Wednesday, November 13, 2013

Is a 100% Renewable Energy Future Possible?

While many pundits would like to claim that the answer is a resounding "no", there are at least some experts who believe that it is, in fact, possible to go to 100% renewable energy (excluding nuclear and biofuels) by 2050 if not sooner.  This is precisely the holy grail that so many people have been clamoring for.  So what exactly is holding us back?

First, there are technical issues.  The notorious intermittency problem comes to mind, namely that the sun is not always shining and the wind is not always blowing.  Then there is the problem of transmission from one area to another.  However, the aforementioned experts note that a mix of various renewable sources, including hydroelectric, can help fill in the gaps, and transmission lines can be upgraded over time.  Thus, the technical difficulties of renewables are not insurmountable, and are not the biggest problem at all.

Second, there is the issue of materials needed for renewable energy technologies.  While rare-earth minerals seem to get most of the attention, there will also be a huge demand for base metals such as copper.  And much of these materials are currently being imported from countries like China rather than produced domestically.  Of course, unlike fossil fuels, once the materials needed for renewable energy have been extracted, they will last for decades.  And the USA could start mining more of these materials domestically to make us less dependent on foreign minerals.  As for the cost issue, it is worth noting that while solar and wind power have been getting consistently cheaper over time, fossil fuels (especially oil) and even uranium have been getting more and more expensive every year.
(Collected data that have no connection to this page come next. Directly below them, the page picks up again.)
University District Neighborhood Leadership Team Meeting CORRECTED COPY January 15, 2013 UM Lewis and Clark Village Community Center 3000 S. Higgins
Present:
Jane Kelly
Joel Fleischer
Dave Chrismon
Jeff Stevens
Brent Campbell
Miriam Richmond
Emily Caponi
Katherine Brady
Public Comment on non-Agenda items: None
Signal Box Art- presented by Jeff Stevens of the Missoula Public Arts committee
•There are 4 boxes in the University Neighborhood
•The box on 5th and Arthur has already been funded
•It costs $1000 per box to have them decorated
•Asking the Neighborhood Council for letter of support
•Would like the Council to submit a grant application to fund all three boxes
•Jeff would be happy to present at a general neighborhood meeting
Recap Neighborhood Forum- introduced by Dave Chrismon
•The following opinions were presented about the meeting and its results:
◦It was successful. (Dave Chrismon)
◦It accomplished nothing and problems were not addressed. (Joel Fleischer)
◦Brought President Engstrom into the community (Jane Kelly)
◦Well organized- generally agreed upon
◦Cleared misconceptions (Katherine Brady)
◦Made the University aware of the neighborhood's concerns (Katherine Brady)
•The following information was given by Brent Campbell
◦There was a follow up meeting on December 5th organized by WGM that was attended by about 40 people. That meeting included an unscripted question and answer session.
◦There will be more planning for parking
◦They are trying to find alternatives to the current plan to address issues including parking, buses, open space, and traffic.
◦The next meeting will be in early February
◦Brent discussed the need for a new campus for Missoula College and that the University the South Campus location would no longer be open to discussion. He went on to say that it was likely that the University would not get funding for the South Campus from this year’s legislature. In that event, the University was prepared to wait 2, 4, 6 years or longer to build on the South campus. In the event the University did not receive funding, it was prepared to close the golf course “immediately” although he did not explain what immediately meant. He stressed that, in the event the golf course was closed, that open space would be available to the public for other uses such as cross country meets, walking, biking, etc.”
But the biggest problems of all are political.  The enormous vested interests in the status quo (i.e. the fossil fuel industry), combined with the lack of political will to fight such interests, is the most significant obstacle to a (nearly) 100% clean energy world.  This could obviously be solved rather quickly, but for some reason it has not been.  Wonder why?

The TSAP fully supports a transition to a completely clean energy economy as soon as possible, by 2050 if not 2030, as noted in our party platform.  The need to end our addiction to fossil fuels grows more and more urgent every year.  And we believe that we can speed up the transition even more rapidly by adding modern nuclear power (especially the thorium fuel cycle) and responsible biofuels to the mix of non-fossil energy technologies.  Combined with increased electrification and conservation, we already have the technology to make the change sooner rather than later.  We have the chance to gain true energy independence and help save the planet at the same time.  So what are we waiting for?